Your task is to retype the listing word for word.

Records shown:
──────
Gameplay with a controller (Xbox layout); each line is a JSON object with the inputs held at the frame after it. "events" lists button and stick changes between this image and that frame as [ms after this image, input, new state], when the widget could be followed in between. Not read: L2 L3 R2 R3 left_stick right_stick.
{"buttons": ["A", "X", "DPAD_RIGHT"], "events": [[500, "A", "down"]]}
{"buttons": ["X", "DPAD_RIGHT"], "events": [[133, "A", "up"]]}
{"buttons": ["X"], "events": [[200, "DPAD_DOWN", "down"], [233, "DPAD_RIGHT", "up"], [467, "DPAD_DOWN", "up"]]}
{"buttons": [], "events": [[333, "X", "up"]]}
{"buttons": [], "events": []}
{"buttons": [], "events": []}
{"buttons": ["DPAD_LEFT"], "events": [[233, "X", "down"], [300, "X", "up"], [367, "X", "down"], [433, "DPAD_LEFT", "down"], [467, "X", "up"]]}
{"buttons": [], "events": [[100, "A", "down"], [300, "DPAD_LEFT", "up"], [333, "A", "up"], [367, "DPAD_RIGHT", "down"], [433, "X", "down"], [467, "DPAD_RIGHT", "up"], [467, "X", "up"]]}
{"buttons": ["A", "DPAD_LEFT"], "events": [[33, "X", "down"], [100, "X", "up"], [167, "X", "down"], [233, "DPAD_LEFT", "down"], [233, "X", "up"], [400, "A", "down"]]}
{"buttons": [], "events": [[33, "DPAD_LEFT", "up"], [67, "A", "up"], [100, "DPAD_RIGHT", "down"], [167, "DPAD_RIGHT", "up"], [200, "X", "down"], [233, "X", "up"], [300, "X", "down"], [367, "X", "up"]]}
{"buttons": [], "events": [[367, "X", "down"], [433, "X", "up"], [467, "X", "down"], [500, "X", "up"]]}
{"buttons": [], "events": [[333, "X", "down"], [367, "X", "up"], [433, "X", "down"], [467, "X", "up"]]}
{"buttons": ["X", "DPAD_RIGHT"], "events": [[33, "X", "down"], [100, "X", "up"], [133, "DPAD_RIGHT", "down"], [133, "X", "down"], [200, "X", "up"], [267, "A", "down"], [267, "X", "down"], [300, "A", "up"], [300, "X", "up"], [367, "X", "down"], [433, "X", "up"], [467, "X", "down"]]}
──────
Solution to this task:
Gameplay with a controller (Xbox layout); each line is a JSON object with the inputs held at the frame after it. "events" lists button and stick changes between this image and that frame as [ms after this image, input, new state], when the widget could be followed in between. Not read: L2 L3 R2 R3 left_stick right_stick.
{"buttons": ["A", "X", "DPAD_RIGHT"], "events": [[500, "A", "down"]]}
{"buttons": ["X", "DPAD_RIGHT"], "events": [[133, "A", "up"]]}
{"buttons": ["X"], "events": [[200, "DPAD_DOWN", "down"], [233, "DPAD_RIGHT", "up"], [467, "DPAD_DOWN", "up"]]}
{"buttons": [], "events": [[333, "X", "up"]]}
{"buttons": [], "events": []}
{"buttons": [], "events": []}
{"buttons": ["DPAD_LEFT"], "events": [[233, "X", "down"], [300, "X", "up"], [367, "X", "down"], [433, "DPAD_LEFT", "down"], [467, "X", "up"]]}
{"buttons": [], "events": [[100, "A", "down"], [300, "DPAD_LEFT", "up"], [333, "A", "up"], [367, "DPAD_RIGHT", "down"], [433, "X", "down"], [467, "DPAD_RIGHT", "up"], [467, "X", "up"]]}
{"buttons": ["A", "DPAD_LEFT"], "events": [[33, "X", "down"], [100, "X", "up"], [167, "X", "down"], [233, "DPAD_LEFT", "down"], [233, "X", "up"], [400, "A", "down"]]}
{"buttons": [], "events": [[33, "DPAD_LEFT", "up"], [67, "A", "up"], [100, "DPAD_RIGHT", "down"], [167, "DPAD_RIGHT", "up"], [200, "X", "down"], [233, "X", "up"], [300, "X", "down"], [367, "X", "up"]]}
{"buttons": [], "events": [[367, "X", "down"], [433, "X", "up"], [467, "X", "down"], [500, "X", "up"]]}
{"buttons": [], "events": [[333, "X", "down"], [367, "X", "up"], [433, "X", "down"], [467, "X", "up"]]}
{"buttons": ["X", "DPAD_RIGHT"], "events": [[33, "X", "down"], [100, "X", "up"], [133, "DPAD_RIGHT", "down"], [133, "X", "down"], [200, "X", "up"], [267, "A", "down"], [267, "X", "down"], [300, "A", "up"], [300, "X", "up"], [367, "X", "down"], [433, "X", "up"], [467, "X", "down"]]}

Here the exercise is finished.